= TEXTE FOURNI =

Le diagnostic

Le diagnostic des troubles de la posture se fait très facilement par l’observation du patient. Il ne faut alors bien sûr pas seulement se limiter à regarder l’endroit qui fait mal mais il faut observer l’ensemble de la personne debout. Rien que la simple observation permet déjà de remarquer énormément de choses.

Pour affiner cette recherche des troubles de la posture il existe divers tests comme le test de Romberg ou le test de Fukuda. La palpation des masses musculaires paravertébrales ou au niveau des membres permet de ressentir des muscles contractés, plus d’un côté ou de l’autre, plus en avant ou en arrière et permet ainsi de déterminer le déséquilibre tonique.

= DONNÉES BRUTES =
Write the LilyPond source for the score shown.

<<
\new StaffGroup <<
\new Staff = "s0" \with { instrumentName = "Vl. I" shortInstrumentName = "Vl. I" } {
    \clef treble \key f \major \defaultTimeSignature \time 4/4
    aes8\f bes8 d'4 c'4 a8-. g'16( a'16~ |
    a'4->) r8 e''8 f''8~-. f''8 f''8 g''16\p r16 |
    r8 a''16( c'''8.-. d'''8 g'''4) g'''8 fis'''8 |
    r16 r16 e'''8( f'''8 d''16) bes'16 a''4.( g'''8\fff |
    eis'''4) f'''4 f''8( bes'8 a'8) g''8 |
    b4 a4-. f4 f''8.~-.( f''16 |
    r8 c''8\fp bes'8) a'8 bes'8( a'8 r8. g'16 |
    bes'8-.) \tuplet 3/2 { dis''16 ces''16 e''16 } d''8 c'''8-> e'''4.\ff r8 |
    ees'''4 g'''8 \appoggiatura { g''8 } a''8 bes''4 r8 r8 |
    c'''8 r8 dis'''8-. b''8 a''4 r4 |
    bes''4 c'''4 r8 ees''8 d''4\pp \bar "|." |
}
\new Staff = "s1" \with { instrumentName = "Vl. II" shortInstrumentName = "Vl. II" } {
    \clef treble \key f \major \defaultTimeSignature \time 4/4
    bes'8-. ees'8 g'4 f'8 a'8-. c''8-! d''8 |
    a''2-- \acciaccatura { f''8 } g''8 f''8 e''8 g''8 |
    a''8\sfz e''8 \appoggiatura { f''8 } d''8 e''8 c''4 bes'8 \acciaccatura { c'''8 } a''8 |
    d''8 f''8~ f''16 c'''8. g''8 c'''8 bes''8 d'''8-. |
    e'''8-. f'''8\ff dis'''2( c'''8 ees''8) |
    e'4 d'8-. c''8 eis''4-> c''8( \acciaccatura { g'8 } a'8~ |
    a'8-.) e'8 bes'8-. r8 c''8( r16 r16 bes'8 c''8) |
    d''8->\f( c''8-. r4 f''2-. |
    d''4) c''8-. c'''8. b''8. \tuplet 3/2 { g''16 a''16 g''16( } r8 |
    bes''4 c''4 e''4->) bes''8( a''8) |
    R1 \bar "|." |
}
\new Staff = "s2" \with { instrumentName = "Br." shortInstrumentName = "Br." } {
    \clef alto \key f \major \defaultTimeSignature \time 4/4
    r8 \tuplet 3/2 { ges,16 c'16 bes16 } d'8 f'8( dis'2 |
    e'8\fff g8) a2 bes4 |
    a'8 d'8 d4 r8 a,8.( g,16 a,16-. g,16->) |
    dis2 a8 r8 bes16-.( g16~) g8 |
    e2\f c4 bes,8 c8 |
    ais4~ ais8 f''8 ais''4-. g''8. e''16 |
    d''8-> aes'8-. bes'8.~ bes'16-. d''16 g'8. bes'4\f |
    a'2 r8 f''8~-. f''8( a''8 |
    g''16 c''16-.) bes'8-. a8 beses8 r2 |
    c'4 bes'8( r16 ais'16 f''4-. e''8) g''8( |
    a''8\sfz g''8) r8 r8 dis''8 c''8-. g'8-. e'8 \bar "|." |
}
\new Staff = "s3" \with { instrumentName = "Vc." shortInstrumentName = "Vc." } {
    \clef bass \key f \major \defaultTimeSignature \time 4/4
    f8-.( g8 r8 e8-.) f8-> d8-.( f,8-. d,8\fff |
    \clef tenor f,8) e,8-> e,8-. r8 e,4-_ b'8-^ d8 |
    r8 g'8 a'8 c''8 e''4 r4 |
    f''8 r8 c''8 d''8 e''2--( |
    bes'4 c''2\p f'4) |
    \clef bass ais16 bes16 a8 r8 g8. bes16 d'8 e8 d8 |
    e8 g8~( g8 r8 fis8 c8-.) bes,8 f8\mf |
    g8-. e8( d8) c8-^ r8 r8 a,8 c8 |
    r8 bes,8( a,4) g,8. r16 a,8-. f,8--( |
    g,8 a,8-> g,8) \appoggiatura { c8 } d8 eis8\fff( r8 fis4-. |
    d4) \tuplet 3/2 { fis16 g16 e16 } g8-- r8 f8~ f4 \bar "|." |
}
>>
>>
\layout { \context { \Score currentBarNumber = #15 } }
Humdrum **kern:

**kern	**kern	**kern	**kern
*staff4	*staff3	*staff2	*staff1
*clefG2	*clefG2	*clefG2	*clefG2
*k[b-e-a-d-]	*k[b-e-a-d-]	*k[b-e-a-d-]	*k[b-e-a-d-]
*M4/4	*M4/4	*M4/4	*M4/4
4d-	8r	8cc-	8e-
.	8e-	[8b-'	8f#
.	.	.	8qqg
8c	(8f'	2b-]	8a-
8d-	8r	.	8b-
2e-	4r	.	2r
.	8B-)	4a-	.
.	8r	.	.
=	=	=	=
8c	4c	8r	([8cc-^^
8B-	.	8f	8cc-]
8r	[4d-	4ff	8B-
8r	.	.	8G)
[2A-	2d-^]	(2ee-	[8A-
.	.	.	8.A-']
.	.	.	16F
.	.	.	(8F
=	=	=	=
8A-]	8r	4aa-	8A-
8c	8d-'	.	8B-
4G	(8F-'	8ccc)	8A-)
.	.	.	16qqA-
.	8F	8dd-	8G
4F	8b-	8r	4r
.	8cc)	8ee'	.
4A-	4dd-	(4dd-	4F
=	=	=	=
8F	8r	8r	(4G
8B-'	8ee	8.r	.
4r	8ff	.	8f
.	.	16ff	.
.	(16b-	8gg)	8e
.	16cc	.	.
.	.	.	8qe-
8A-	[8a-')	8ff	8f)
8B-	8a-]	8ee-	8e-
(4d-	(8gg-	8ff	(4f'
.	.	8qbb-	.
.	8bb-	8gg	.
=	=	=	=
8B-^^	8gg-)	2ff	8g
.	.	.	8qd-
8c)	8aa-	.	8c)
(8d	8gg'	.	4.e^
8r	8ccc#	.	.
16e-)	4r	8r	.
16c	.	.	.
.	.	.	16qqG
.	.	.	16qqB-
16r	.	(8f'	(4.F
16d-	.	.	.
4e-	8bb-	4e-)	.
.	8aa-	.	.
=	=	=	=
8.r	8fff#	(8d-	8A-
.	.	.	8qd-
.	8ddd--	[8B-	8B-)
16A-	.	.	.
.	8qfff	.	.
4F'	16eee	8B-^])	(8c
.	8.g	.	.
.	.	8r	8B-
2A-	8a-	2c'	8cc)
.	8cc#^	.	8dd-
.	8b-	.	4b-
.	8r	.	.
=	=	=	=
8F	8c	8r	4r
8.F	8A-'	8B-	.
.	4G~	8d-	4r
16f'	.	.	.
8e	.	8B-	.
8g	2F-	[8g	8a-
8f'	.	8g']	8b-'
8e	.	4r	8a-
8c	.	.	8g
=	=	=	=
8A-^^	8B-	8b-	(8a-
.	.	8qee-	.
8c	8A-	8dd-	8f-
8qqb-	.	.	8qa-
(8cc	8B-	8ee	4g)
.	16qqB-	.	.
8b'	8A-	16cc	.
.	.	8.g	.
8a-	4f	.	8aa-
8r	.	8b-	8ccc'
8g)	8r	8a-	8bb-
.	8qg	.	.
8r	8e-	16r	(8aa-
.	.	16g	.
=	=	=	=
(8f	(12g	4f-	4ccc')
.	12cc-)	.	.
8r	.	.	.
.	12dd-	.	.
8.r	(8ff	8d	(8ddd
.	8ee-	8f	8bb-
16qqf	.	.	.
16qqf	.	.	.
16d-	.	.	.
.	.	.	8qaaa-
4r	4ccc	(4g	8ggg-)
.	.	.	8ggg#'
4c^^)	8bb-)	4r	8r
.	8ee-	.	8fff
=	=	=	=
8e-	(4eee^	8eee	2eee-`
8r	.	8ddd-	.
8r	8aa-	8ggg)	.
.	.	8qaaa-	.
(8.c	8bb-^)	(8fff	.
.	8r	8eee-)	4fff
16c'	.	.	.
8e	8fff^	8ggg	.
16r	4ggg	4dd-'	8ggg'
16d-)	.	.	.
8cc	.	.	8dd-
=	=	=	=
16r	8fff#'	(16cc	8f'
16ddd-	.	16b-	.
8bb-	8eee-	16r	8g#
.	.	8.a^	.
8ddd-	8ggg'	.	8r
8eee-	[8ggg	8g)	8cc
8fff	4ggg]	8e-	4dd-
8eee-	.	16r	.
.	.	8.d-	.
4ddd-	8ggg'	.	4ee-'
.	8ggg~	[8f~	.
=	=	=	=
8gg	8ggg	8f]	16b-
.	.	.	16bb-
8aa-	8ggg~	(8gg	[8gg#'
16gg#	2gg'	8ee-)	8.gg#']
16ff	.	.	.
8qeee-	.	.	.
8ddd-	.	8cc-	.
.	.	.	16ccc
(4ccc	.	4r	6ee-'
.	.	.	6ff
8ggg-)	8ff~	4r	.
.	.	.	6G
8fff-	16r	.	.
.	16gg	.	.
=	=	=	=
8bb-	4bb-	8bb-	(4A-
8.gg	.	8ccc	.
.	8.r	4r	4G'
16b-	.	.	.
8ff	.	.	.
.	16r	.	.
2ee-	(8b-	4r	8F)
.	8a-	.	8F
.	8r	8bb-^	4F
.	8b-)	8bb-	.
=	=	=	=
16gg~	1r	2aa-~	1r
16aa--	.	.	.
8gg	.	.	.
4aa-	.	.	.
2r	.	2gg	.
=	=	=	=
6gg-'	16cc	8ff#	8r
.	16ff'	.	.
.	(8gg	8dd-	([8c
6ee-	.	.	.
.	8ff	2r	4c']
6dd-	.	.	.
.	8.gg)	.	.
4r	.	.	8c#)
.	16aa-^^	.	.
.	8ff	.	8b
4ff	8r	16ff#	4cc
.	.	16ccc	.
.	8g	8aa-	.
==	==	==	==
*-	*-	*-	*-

= VOS TÂCHES =
**A.** Reprenez à l'identique le passage du texte sur le diagnostic des troubles de la posture qui commence aux mots « Le diagnostic des » et se termine après « le déséquilibre tonique. ».
**B.** Poursuivez le texte sur le diagnostic des troubles de la posture à partir de sa dernière phrase.

= RÉPONSES FOURNIES =
**A.**
Le diagnostic des troubles de la posture se fait très facilement par l’observation du patient. Il ne faut alors bien sûr pas seulement se limiter à regarder l’endroit qui fait mal mais il faut observer l’ensemble de la personne debout. Rien que la simple observation permet déjà de remarquer énormément de choses.

Pour affiner cette recherche des troubles de la posture il existe divers tests comme le test de Romberg ou le test de Fukuda. La palpation des masses musculaires paravertébrales ou au niveau des membres permet de ressentir des muscles contractés, plus d’un côté ou de l’autre, plus en avant ou en arrière et permet ainsi de déterminer le déséquilibre tonique.

**B.**
La palpation plus fine, ostéopathique, permettra de vérifier le bon fonctionnement des divers capteurs posturaux : l’œil, l’oreille interne, la colonne vertébrale cervicale haute, et les chaînes musculaires reliant les pieds à la tête.

Pour faire un bon diagnostic postural il faut évaluer le patient totalement et entièrement.

De nos jours l’informatique nous aide beaucoup par l’existence des statokinésimètres qui permettent de mesurer de façon exacte la projection du centre de gravité au sol.